Make Me Your Queen was phenomenally performed. The drummer held the other musicians together like superglue, creating a solid wall of sound. The lead vocals were spot on. McKenna was flicking into falsetto and out again like a light switch, the song’s chorus accentuated by the crowd’s participation. In true frontman fashion, McKenna swapped between an acoustic guitar and his electric guitar halfway through, his stage presence seemingly off the scale.
An invaluable element of the show was the lights. The colourful display was tailored to each song, making the gig feel like a rock concert ten times the size of Concorde 2. Often, there would be a combination of three colours at a time, intensifying the current song and giving each individual tune a life of its own.

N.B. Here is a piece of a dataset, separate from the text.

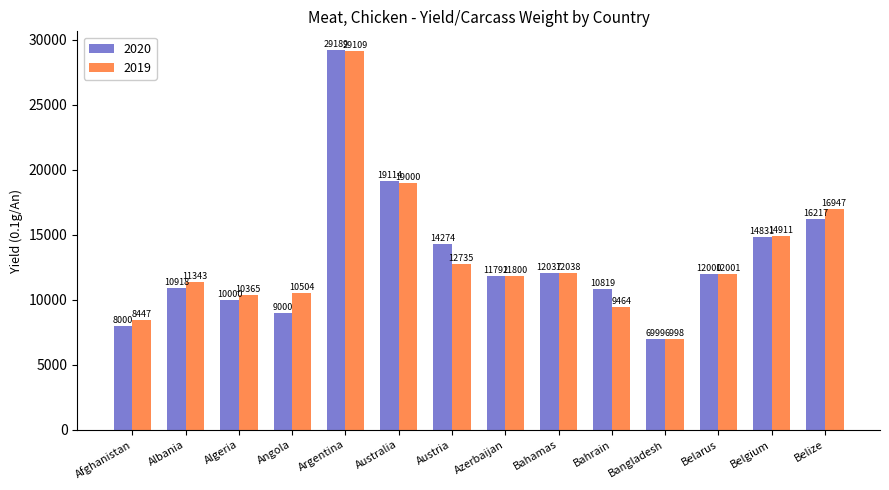

How many bars are there in total?

28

The smoke machines also appeared to be in overdrive. The stage seemed like some kind of an alternate reality, providing a psychedelic experience for us in the audience.
Bethlehem was one of the highlights of the evening. The basslines were prominent in the live mix, boosting the power of the song. The bass player was also able to emphasise the vocal melodies and demonstrated the superb musical chemistry in the band. Simultaneously, the lead guitarist was pulling off impressive lead guitar lines under McKenna’s voice in the chorus, bringing a new depth that was a marvel to listen to.
The set ended surprisingly early (approximately 9:30pm) but it was a satisfactory conclusion. McKenna wasn’t too afraid to crowd surf, keeping his crowd engaged all the way to the end. Overall, it was a sensational gig from an artist still so early in his career. A performance that a seasoned professional would have given, it was a true example of a rock gig.